Ja war ganz unterhaltsam. Vor allem die Garagen-szene wurde genial umgesetzt mit dem Projektor. 

MfG


----------



## sauerlandboy79 (12. Oktober 2018)

*AW: Friedhof der Kuscheltiere: Trailer des Remakes veröffentlicht*



DaStash schrieb:


> Ja war ganz unterhaltsam. Vor allem die Garagen-szene wurde genial umgesetzt mit dem Projektor.
> 
> MfG


Jupp! Mit einem heftigen Schockmoment zum Schluss. Hui, was habe ich da gezuckt!


----------



## RyzA (12. Oktober 2018)

*AW: Friedhof der Kuscheltiere: Trailer des Remakes veröffentlicht*

Ich bin mal gespannt ob sie von "Shining" auch noch ein Remake machen. Aber das Original wird schwer zu toppen sein.
Es gibt wohl eine mehrteilige TV Version. Stephen King selber soll  mit dem Film von Kubrick  unzufrieden gewesen sein.  Aber ich finde den genial.


----------



## Oberst Klink (12. Oktober 2018)

*AW: Friedhof der Kuscheltiere: Trailer des Remakes veröffentlicht*

Super, schon wieder ein Remake! Wir wäre es mal mit neuen Ideen? Ich sage es ja schon lange: die Kreativen in Hollywood haben ihre besten Tage hinter sich. Kann man nicht einfach mal die Finger von den ganzen Klassikern lassen? Man wird sie sowieso nie erreichen. Ich verstehe auch nicht, wieso die Filmproduzenten meinen, sie könnten diese Filme heute besser machen. Die Klassiker sind gut so wie sie sind und brauchen keine Special Effects und solchen Kram. 
Aber naja, Hollywood verfilmt zur Zeit jede Grütze neu, z.B. soll auch Toll Schweigers Honig im Kopf neu verfilmt werden oder ist neu verfilmt worden. Das beweist, wie tief man gesunken ist. Hollywood ist ziemlich am Ende.


----------



## RyzA (12. Oktober 2018)

*AW: Friedhof der Kuscheltiere: Trailer des Remakes veröffentlicht*



Oberst Klink schrieb:


> Super, schon wieder ein Remake! Wir wäre es mal mit neuen Ideen? Ich sage es ja schon lange: die Kreativen in Hollywood haben ihre besten Tage hinter sich. Kann man nicht einfach mal die Finger von den ganzen Klassikern lassen? Man wird sie sowieso nie erreichen. Ich verstehe auch nicht, wieso die Filmproduzenten meinen, sie könnten diese Filme heute besser machen. Die Klassiker sind gut so wie sie sind und brauchen keine Special Effects und solchen Kram.

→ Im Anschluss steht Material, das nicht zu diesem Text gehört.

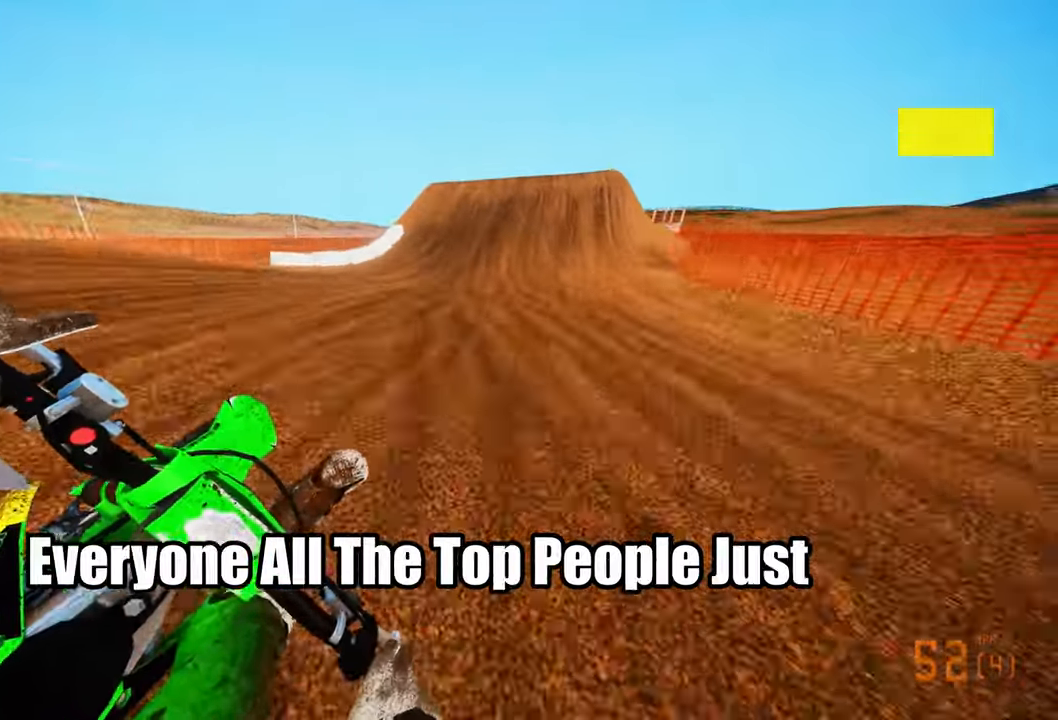
{"dt_ms": 500, "buttons": ["L2"], "left_stick": "up", "right_stick": "down-left", "events": [[66, "right_stick", "center"], [183, "R2", "up"], [183, "right_stick", "down-left"], [366, "R3", "down"], [433, "L2", "down"], [450, "R3", "up"], [500, "left_stick", "up"]]}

Erstens kann niemand das Rad neu erfinden und zweitens kann man das nicht pauschal sagen. Nicht jedes Remake ist per se schlecht. Und ich mag auch Neuinterpretationen wenn sie gut gemacht sind.




> Aber naja, Hollywood verfilmt zur Zeit jede Grütze neu, z.B. soll auch Toll Schweigers Honig im Kopf neu verfilmt werden oder ist neu verfilmt worden.

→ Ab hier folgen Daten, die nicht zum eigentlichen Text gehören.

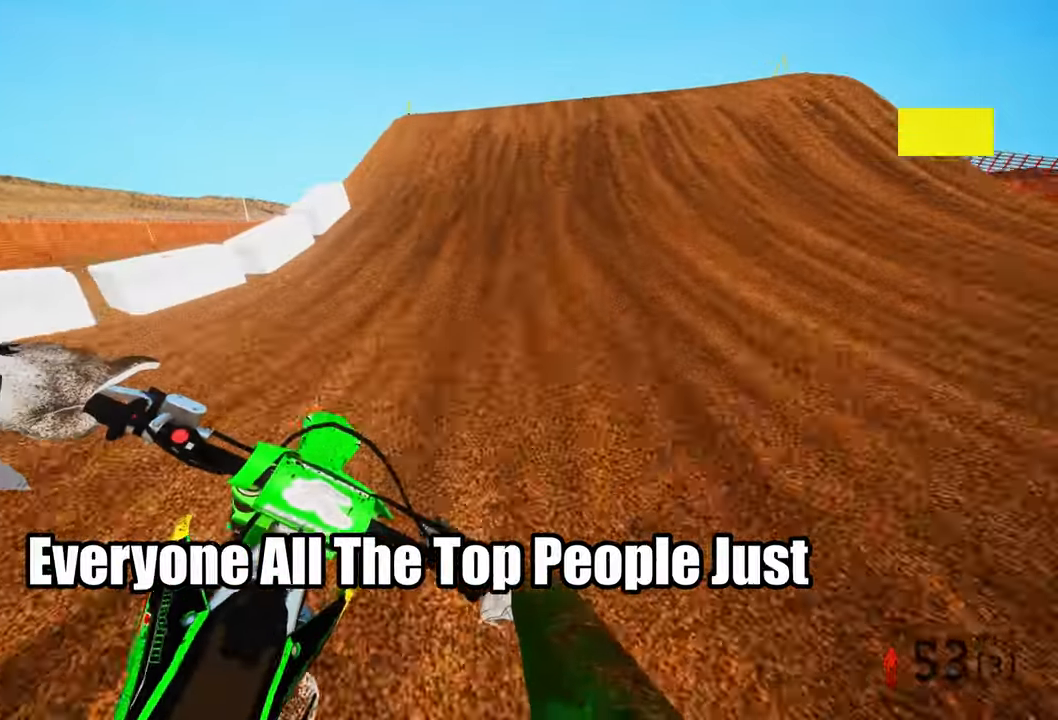
{"dt_ms": 500, "buttons": [], "left_stick": "up", "right_stick": "center", "events": [[50, "right_stick", "center"], [83, "L2", "up"]]}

Der kommt noch mit guten Schauspielern in den Hauptrollen. Nick Nolte und Matt Dillon.... ich bin gespannt!


----------



## MATRIX KILLER (12. Oktober 2018)

*AW: Friedhof der Kuscheltiere: Trailer des Remakes veröffentlicht*

Ich bin sehr gespannt auf das Remake.


----------



## BikeRider (12. Oktober 2018)

*AW: Friedhof der Kuscheltiere: Trailer des Remakes veröffentlicht*

Wird schwierig werden, ans Original heran zu kommen.
Der Trailer ist mMn auf jeden Fall schon mal nicht so doll.


----------



## Dynamitarde (12. Oktober 2018)

*AW: Friedhof der Kuscheltiere: Trailer des Remakes veröffentlicht*

Der Original Film hat mir eine schlaflose Nacht eingebracht, das hat kein Film sonst geschafft.Werde ich mir jedenfalls angucken.


----------



## MATRIX KILLER (12. Oktober 2018)

*AW: Friedhof der Kuscheltiere: Trailer des Remakes veröffentlicht*



BikeRider schrieb:


> Wird schwierig werden, ans Original heran zu kommen.


Das wird es nicht.


BikeRider schrieb:


> Der Trailer ist mMn auf jeden Fall schon mal nicht so doll.


Das ging mir auch durch den Kopf, warten wir es ab.


----------



## JunglistMovement (12. Oktober 2018)

*AW: Friedhof der Kuscheltiere: Trailer des Remakes veröffentlicht*



Headcrash schrieb:


> Ich bin mal gespannt ob sie von "Shining" auch noch ein Remake machen. Aber das Original wird schwer zu toppen sein.
> Es gibt wohl eine mehrteilige TV Version. Stephen King selber soll  mit dem Film von Kubrick  unzufrieden gewesen sein.  Aber ich finde den genial.



Von nem Remake hab ich bisher noch nichts gehört, aber es wird das Sequel "Doctor Sleep" verfilmt mit Ewan McGregor als erwachsener Danny Torrance.

Ich weiß nicht wieso, aber ich fand die Neuverfilmung von Es irgendwie... nicht cool. Hab mir mehr Psychohorror gewünscht, stattdessen gabs son vorhersehbares Jumpscare Fest. Die schauspielerische Leistung, gerade von den Kids, fand ich aber echt gut. Werd mir aber Teil 2 auf jedenfall angucken müssen.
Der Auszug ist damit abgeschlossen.